__What the task asks__. Report each line of the records below that holds the word "image".

*** Material supplied ***

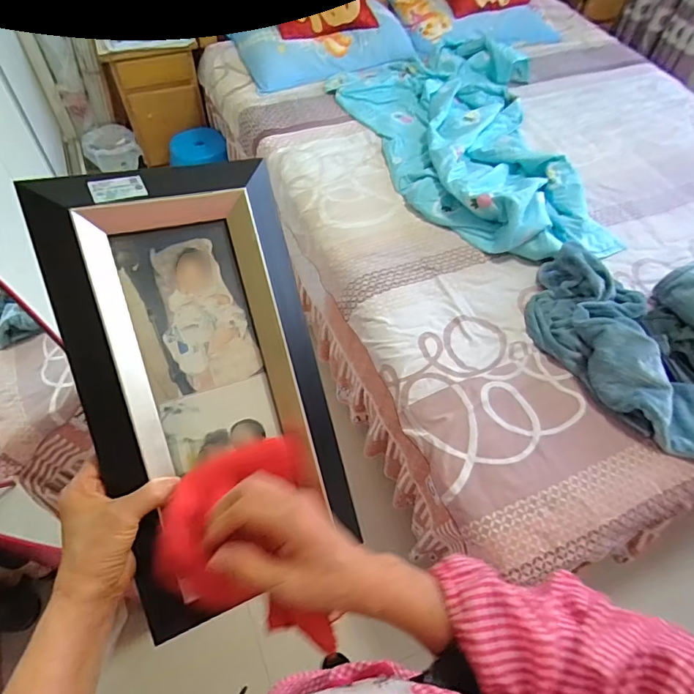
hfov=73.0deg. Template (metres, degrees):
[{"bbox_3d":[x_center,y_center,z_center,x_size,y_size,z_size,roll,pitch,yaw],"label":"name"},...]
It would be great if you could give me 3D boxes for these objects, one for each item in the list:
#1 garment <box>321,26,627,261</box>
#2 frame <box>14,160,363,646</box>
[{"bbox_3d":[0.448,-0.719,1.537,0.688,0.120,1.112,-14,57,-15],"label":"garment"},{"bbox_3d":[-0.118,0.031,0.414,0.201,0.022,0.373,-17,96,-24],"label":"frame"}]

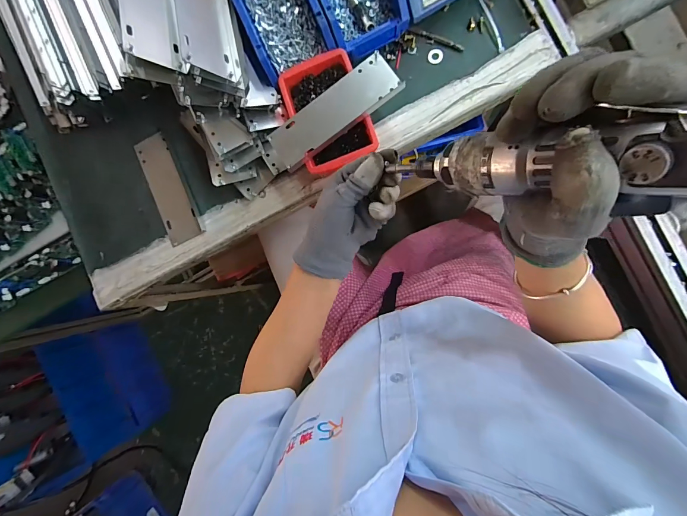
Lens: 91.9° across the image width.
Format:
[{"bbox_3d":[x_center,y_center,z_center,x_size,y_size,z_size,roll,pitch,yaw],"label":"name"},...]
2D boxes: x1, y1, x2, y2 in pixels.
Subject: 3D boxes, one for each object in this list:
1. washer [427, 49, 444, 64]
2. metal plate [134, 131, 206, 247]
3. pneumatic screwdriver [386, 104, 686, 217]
[{"bbox_3d":[0.130,-0.285,0.470,0.022,0.004,0.019,13,104,11],"label":"washer"},{"bbox_3d":[-0.280,-0.110,0.529,0.061,0.014,0.176,-24,88,9],"label":"metal plate"},{"bbox_3d":[0.131,-0.051,0.177,0.221,0.040,0.040,16,96,51],"label":"pneumatic screwdriver"}]

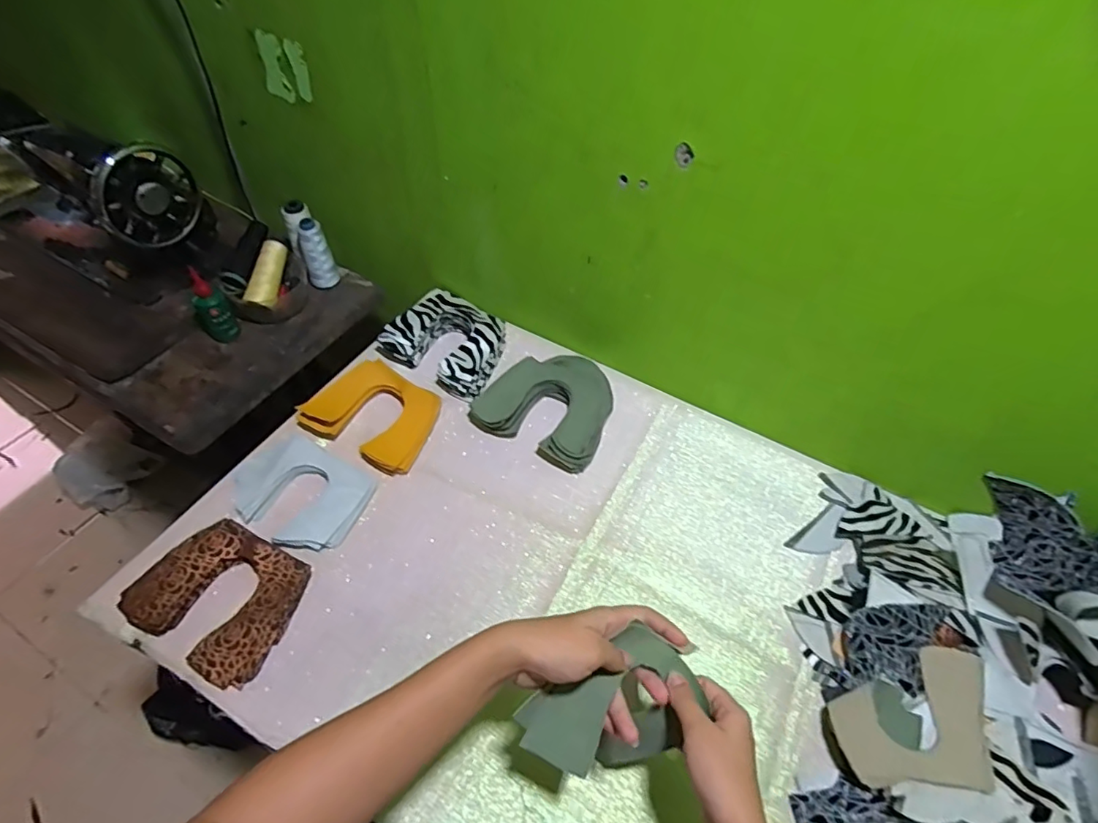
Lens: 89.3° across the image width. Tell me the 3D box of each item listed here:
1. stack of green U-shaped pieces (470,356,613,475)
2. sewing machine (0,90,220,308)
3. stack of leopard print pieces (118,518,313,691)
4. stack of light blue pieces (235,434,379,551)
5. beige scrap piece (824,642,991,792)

*** End of Material supplied ***

__Task result__.
Lens: 91.9° across the image width.
Lens: 89.3° across the image width. Tell me the 3D box of each item listed here:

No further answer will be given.